El tema del tránsito vehicular y las reiteradas violaciones a las leyes que lo regulan es recurrente.
Va y viene una y mil veces, pero hasta ahora ninguna autoridad ha sido capaz de reducir el problema a una mínima expresión.
En estos días ha reaparecido el tema y con los auspicios de varias entidades altruistas se anuncia la puesta en marcha de una campaña para que la gente tome conciencia de la importancia de respetar las normas y las señales de tránsito, especialmente la luz roja de los semáforos.

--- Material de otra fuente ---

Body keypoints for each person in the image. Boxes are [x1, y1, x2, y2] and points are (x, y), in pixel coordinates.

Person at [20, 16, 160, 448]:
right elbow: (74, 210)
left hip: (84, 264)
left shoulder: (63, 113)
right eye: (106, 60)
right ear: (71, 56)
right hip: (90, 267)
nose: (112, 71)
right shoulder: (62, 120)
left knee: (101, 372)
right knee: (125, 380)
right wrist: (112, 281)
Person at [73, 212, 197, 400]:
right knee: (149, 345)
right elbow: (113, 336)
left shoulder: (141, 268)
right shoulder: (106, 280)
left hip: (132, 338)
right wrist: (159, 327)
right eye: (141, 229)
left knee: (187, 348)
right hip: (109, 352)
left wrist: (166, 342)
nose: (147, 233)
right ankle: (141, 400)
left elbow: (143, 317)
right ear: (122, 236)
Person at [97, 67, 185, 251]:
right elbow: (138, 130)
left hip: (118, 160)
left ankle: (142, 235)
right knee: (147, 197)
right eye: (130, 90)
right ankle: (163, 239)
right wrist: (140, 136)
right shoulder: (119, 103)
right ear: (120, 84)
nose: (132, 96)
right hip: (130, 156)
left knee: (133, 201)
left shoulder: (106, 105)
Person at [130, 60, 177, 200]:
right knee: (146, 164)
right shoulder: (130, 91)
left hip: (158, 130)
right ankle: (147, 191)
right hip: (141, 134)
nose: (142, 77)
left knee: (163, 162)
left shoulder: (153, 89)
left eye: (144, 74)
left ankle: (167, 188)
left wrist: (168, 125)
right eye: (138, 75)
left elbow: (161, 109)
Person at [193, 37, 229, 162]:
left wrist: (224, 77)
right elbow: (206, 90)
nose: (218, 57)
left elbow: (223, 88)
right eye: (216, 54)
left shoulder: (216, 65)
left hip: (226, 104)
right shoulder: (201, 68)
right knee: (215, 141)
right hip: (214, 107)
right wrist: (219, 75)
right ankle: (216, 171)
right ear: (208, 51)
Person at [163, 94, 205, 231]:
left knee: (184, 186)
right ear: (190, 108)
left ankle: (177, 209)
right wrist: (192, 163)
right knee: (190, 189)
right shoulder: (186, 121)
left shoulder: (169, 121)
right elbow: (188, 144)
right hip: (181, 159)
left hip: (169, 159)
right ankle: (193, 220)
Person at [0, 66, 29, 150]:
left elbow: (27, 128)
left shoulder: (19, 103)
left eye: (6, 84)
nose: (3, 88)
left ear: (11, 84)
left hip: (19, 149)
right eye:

Bienvenido sea este nuevo esfuerzo. Me veo gratamente obligado a unirme a esa campaña, por convicción y para ser consecuente conmigo mismo, porque, como recuerda el periodista Mario Rivadulla en uno de sus tiros rápidos, él y yo hemos estado involucrados en el mismo asunto desde la década de los setenta, organizando seminarios y exhortando a las autoridades a que sean inflexibles con los violadores, aunque sean pejes gordos o hijos de papi y mami.
Porque es ahí donde radica el meollo de la cuestión. Como casi todo el mundo tiene un amigo o un tío en la Policía o en Amet, la impunidad campea por sus fueros. Y siempre será así hasta el día en que se penalice tanto al oficial indulgente como al violador impenitente.
Ojalá que las cámaras legislativas aprueben los proyectos de ley que les han sido sometidos para introducir penas más severas contra los conductores desaprensivos. Ese sería un primer paso, pero luego habría que dar el segundo, que consiste en la aplicación y el cumplimiento de la ley, caiga quien caiga.